Research Projects Related to Human Adolescence
Our work has direct implications for human adolescent development and human mental health. First, a number of sex-biased psychopathologies, such as eating disorders, depression, and schizophrenia emerge during adolescence, suggesting both a hormonal and developmental contribution to their etiology. Second, the influence of steroids on developmental processes in the human adolescent nervous system is altered or perturbed by a variety of circumstances, including the delay of gonadal development brought about by eating disorders, extreme exercise, or disease, the abuse of anabolic androgenic steroids, and exposure to environmental endocrine disruptors. We hope to establish the temporal and developmental parameters within which steroid hormones impact nervous system during puberty in order to fully define and understand periods of vulnerability for the development of behavioral pathologies.
A relatively new line of research examines the effect of exposure to anabolic androgenic steroids during puberty and adolescence. Anabolic steroids are used by athletes and teenagers to promote muscle growth and enhance athletic performance. These synthetic hormones also have adverse effects on the nervous and reproductive systems. Using the male hamster model, we are currently investigating the effects of anabolic steroids on aggressive and reproductive behaviors. Our initial findings are that anabolic steroids increase both aggressive and reproductive behavior in adolescent males. Future studies will compare the effects of anabolic steroids in adolescent males with those in adults, and will determine whether adolescent exposure to anabolic steroids has long-lasting effects on behavior that persist beyond the period of drug exposure.
Together with Dr. Kelly Klump at MSU, we are beginning to investigate how the timing of puberty alters adult behavior in humans. Dr. Klump studies genetic and environmental factors that contribute to the development of eating disorders such as anorexia nervosa and bulimia. Dr. Klump has found that genetic factors and possibly estrogen contribute to the emergence of eating disorders in adolescent girls. Our initial experiments are examining whether behavioral traits of young women and men are altered by early or late onset of puberty. Initial results indicate that early onset of puberty in both women and men is associated with higher scores on scales of eating disordered behavior.

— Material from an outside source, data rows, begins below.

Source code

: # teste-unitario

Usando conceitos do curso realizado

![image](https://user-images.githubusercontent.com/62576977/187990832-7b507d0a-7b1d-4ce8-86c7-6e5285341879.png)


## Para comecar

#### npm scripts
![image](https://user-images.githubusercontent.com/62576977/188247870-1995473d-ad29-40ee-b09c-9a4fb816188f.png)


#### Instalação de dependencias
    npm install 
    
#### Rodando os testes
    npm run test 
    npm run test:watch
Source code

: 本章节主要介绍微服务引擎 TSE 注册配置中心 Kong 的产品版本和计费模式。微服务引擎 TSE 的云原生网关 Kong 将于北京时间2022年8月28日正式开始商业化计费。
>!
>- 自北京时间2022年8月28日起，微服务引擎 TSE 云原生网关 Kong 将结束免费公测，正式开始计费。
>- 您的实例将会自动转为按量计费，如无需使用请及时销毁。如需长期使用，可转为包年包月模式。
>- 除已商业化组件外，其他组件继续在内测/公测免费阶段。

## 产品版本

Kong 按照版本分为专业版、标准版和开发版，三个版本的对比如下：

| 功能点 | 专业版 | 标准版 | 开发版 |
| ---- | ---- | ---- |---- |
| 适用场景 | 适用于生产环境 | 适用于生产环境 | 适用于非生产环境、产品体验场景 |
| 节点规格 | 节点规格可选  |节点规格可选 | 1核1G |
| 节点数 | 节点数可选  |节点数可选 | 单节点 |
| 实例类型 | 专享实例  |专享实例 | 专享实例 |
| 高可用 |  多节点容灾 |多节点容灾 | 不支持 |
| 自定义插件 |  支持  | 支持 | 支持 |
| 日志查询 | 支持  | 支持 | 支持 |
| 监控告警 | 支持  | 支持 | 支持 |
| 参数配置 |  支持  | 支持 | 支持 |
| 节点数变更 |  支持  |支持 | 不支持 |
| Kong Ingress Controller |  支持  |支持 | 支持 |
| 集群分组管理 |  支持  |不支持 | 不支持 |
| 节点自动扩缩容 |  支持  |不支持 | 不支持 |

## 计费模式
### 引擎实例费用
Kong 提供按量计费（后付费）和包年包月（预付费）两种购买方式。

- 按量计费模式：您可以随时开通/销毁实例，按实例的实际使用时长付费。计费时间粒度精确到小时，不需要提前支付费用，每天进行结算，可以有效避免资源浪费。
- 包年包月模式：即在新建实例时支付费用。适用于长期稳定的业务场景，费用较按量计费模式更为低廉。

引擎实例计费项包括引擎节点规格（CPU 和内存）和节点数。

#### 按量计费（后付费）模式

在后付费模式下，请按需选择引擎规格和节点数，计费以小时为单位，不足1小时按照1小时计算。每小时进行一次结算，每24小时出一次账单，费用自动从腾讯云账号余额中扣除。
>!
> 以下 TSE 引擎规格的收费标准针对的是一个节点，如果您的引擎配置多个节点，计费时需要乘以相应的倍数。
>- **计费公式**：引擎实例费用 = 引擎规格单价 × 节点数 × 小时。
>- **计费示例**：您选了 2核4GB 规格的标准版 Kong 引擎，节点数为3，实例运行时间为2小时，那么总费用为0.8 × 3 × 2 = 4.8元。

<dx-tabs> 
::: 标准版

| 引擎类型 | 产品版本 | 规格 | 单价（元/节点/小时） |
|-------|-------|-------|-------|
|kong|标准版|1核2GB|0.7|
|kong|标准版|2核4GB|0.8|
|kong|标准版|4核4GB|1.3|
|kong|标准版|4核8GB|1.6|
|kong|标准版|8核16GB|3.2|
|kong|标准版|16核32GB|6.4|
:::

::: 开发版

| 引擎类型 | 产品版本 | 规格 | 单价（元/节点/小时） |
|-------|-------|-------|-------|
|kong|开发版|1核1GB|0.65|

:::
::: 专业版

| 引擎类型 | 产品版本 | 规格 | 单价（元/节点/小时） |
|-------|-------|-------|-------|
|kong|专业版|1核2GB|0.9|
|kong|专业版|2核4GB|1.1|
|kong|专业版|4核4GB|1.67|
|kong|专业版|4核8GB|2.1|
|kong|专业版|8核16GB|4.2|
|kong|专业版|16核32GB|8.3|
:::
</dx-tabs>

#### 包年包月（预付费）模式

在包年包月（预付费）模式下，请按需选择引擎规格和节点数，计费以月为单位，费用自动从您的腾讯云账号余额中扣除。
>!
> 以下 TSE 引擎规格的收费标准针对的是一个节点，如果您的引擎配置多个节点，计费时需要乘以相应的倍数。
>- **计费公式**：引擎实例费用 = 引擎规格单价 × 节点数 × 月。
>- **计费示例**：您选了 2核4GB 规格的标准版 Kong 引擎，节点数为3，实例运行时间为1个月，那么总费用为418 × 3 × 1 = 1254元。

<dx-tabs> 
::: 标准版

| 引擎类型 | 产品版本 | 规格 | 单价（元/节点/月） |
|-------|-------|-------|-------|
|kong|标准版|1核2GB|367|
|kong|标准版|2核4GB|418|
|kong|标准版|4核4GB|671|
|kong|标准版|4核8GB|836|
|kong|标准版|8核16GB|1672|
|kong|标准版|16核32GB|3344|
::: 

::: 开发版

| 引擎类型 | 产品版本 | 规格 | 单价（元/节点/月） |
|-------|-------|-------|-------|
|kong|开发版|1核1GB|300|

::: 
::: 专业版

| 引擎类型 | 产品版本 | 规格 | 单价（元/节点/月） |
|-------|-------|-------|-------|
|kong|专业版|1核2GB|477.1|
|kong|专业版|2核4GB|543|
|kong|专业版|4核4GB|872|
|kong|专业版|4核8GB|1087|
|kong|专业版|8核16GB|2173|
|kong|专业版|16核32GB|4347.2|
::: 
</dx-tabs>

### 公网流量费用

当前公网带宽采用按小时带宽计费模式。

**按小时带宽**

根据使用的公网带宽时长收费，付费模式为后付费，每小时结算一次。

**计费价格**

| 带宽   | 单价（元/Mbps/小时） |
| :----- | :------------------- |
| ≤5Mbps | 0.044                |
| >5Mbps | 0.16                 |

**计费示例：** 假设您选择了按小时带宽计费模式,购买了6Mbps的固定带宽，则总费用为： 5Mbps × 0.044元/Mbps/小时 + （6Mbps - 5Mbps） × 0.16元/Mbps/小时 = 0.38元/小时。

New cells are added to AVPV during puberty in both males and females rats. Our finding that the number of BrdU-labeled cells in females is almost twice that of males suggests that addition of new cells contributes to the development and/or maintenance of the sexual dimorphism in AVPV size.
Golgi-impregnated neuron in the medial amygdala (below left) and higher magnification showing dendritic spines (below right). Analysis of Golgi-impregnated neurons of male hamsters in different stages of adolescent development provide evidence for structural changes in the medial amygdala, including axon origin, loss of primary dendrites, and a decrease in spine density (schematic diagram, neuron from prepubertal animal on the left, neuron from late adolescent animal on the right).